Record excerpts -
________________

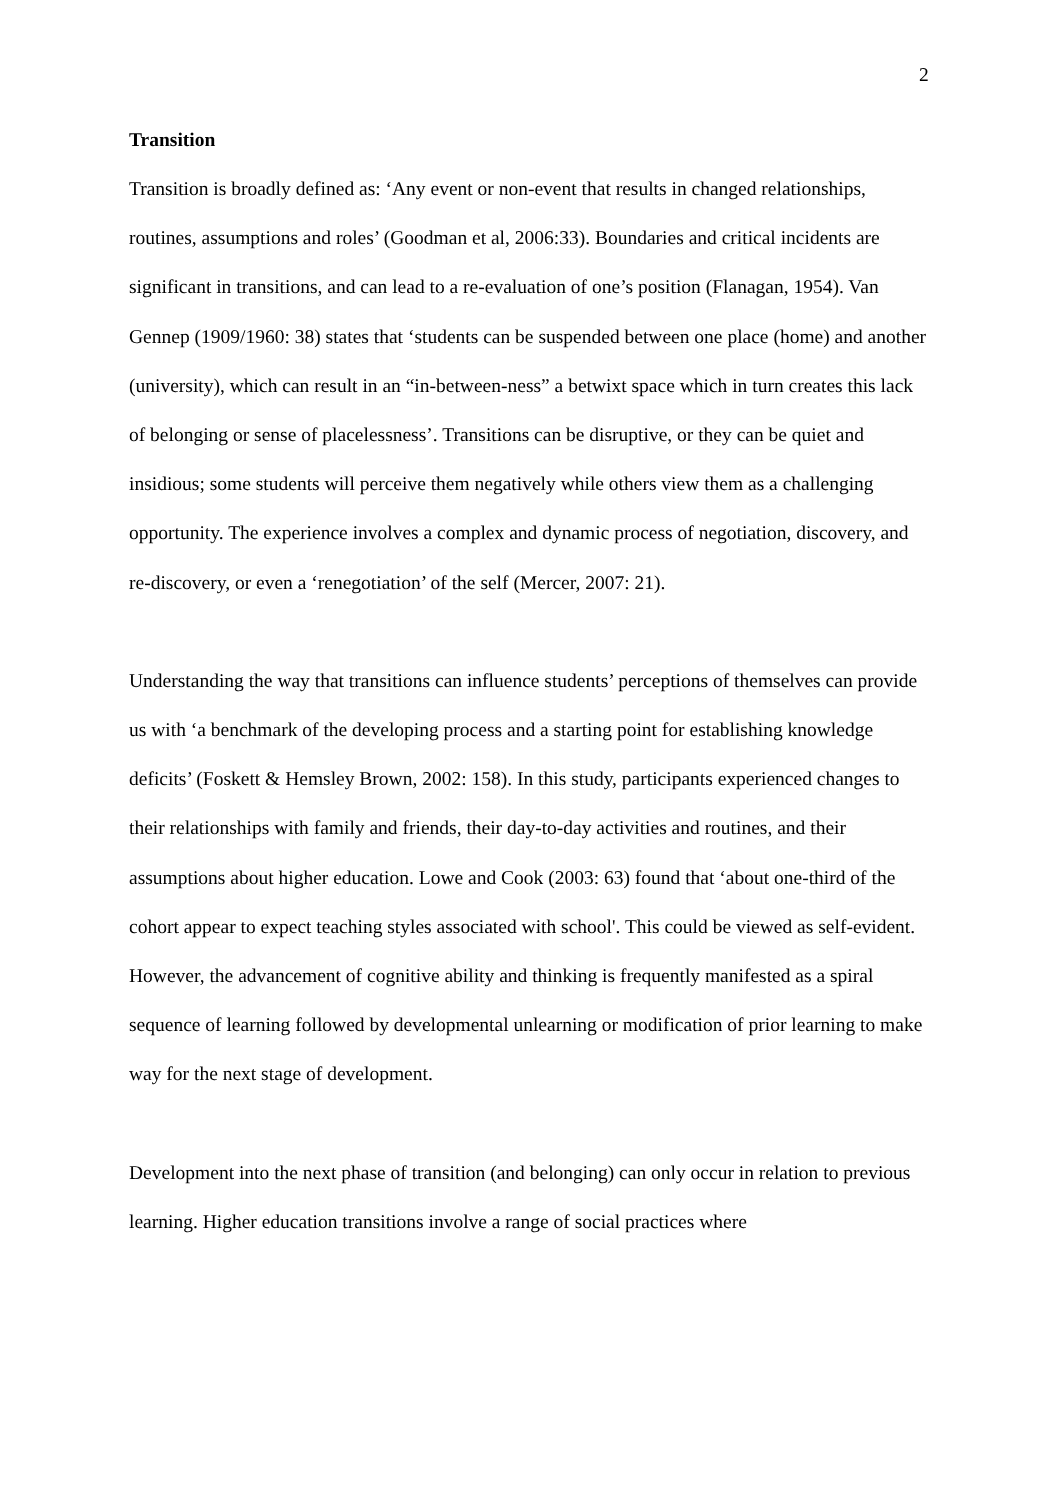2
Transition
Transition is broadly defined as: ‘Any event or non-event that results in changed relationships, routines, assumptions and roles’ (Goodman et al, 2006:33). Boundaries and critical incidents are significant in transitions, and can lead to a re-evaluation of one’s position (Flanagan, 1954). Van Gennep (1909/1960: 38) states that ‘students can be suspended between one place (home) and another (university), which can result in an “in-between-ness” a betwixt space which in turn creates this lack of belonging or sense of placelessness’. Transitions can be disruptive, or they can be quiet and insidious; some students will perceive them negatively while others view them as a challenging opportunity. The experience involves a complex and dynamic process of negotiation, discovery, and re-discovery, or even a ‘renegotiation’ of the self (Mercer, 2007: 21).
Understanding the way that transitions can influence students’ perceptions of themselves can provide us with ‘a benchmark of the developing process and a starting point for establishing knowledge deficits’ (Foskett & Hemsley Brown, 2002: 158). In this study, participants experienced changes to their relationships with family and friends, their day-to-day activities and routines, and their assumptions about higher education. Lowe and Cook (2003: 63) found that ‘about one-third of the cohort appear to expect teaching styles associated with school'. This could be viewed as self-evident. However, the advancement of cognitive ability and thinking is frequently manifested as a spiral sequence of learning followed by developmental unlearning or modification of prior learning to make way for the next stage of development.
Development into the next phase of transition (and belonging) can only occur in relation to previous learning. Higher education transitions involve a range of social practices where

________________

Your goal -
Please restate the material word for word; the pictures stay out.

Result of this task -
2
Transition
Transition is broadly defined as: ‘Any event or non-event that results in changed relationships, routines, assumptions and roles’ (Goodman et al, 2006:33). Boundaries and critical incidents are significant in transitions, and can lead to a re-evaluation of one’s position (Flanagan, 1954). Van Gennep (1909/1960: 38) states that ‘students can be suspended between one place (home) and another (university), which can result in an “in-between-ness” a betwixt space which in turn creates this lack of belonging or sense of placelessness’. Transitions can be disruptive, or they can be quiet and insidious; some students will perceive them negatively while others view them as a challenging opportunity. The experience involves a complex and dynamic process of negotiation, discovery, and re-discovery, or even a ‘renegotiation’ of the self (Mercer, 2007: 21).
Understanding the way that transitions can influence students’ perceptions of themselves can provide us with ‘a benchmark of the developing process and a starting point for establishing knowledge deficits’ (Foskett & Hemsley Brown, 2002: 158). In this study, participants experienced changes to their relationships with family and friends, their day-to-day activities and routines, and their assumptions about higher education. Lowe and Cook (2003: 63) found that ‘about one-third of the cohort appear to expect teaching styles associated with school'. This could be viewed as self-evident. However, the advancement of cognitive ability and thinking is frequently manifested as a spiral sequence of learning followed by developmental unlearning or modification of prior learning to make way for the next stage of development.
Development into the next phase of transition (and belonging) can only occur in relation to previous learning. Higher education transitions involve a range of social practices where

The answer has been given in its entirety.